As complicações do acesso radial para coronariografia e angioplastia coronária mais comuns são espasmo arterial e oclusão trombótica da artéria radial. Outras complicações mais raras são sangramento no local de acesso, hematomas no antebraço, perfuração da artéria radial ou braquial, pseudoaneurisma, síndrome compartimental e abscesso do local de acesso.1,8
A avulsão da artéria radial é uma complicação muito rara, e a maioria dos relatos de casos está relacionada ao momento da retirada do introdutor radial6,7,9 e, menos comumente, ao espasmo com aprisionamento do cateter‐guia. No presente caso, a artéria radial, de fino calibre, apresentava uma variação anatômica, com origem na artéria axilar direita, fato que propiciou a ocorrência do espasmo, culminando com a avulsão de fragmento de tecido pela ponta do cateter.10
Dentre as variações anatômicas da artéria radial, três delas – bifurcação alta da artéria radial (axilar), curvaturas e tortuosidades – estão associadas ao insucesso da técnica radial. A bifurcação alta é frequente e pode ser dividida em quatro tipos, de acordo com variações do diâmetro da artéria radial e anastomoses.1 No terceiro tipo, similar ao observado no presente relato, a artéria radial remanescente ou artéria radial hipoplásica é de fino calibre, com diâmetro muito pequeno até mesmo para o uso de cateteres 4 F. A abordagem por via de acesso alternativa é preferível neste caso extremo, devido à progressão dolorosa do cateter associada ao espasmo e ao aumento do risco de perfuração. Acesso radial contralateral é sempre uma possibilidade a ser considerada neste contexto, pois a vasculatura dos antebraços tende a ser assimétrica. Alternativamente, o acesso femoral pode ser utilizado.1
A embolia coronariana pode ser decorrente de quadros clínicos, como a endocardite infecciosa, a fibrilação atrial, a fragmentação de trombo mural em átrio esquerdo ou ventrículo esquerdo e o mixoma atrial ou trombo originado em próteses cardíacas valvares.11 A embolia, neste relato de caso, provavelmente ocorreu por nova avulsão de tecido pela ponta do cateter, após lavagem e reintrodução, ou, alternativamente, durante a primeira tentativa de cateterização da coronária esquerda, devido à migração de fragmento de tecido presente dentro do cateter. A tromboaspiração manual, usualmente empregada para aspiração de trombos no IAMCST,12 funcionou adequadamente na aspiração do êmbolo.

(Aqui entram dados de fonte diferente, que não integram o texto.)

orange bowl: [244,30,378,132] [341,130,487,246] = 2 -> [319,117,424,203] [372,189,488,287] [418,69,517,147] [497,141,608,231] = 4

A avulsão da artéria radial provavelmente ocorreu pelo trauma ocasionado pela ponta do cateter em vaso de fino calibre, com espasmo adicional subjacente. Os preditores de espasmo da artéria radial são idade avançada, baixa estatura, artéria radial de fino calibre, sexo feminino, diabetes, falha na primeira tentativa de acesso arterial e dor.1 Medidas que previnam e/ou tratem o vasoespasmo são úteis para reduzirem as chances dessa complicação, como a anestesia local apropriada, o uso de introdutores e cateteres hidrofílicos,13 a manipulação delicada dos cateteres, o uso de sedação para diminuir a ansiedade e o uso profilático sistemático de drogas espasmolíticas. O cocktail com nitroglicerina e verapamil pode reduzir a incidência de espasmo na artéria radial para < 5%, com cateteres 6 F, e para < 1%, com cateteres 5 F.14 O uso de introdutores com dilatadores de pontas extremamente afiladas também colabora para diminuir o trauma na parede do vaso.
Uma limitação do presente relato foi a não realização de estudo anatomopatológico dos fragmentos extraídos.
Fonte de financiamentoNão há.
Conflitos de interesseOs autores declaram não haver conflitos de interesse.
A revisão por pares é de responsabilidade da Sociedade Brasileira de Hemodinâmica e Cardiologia Intervencionista.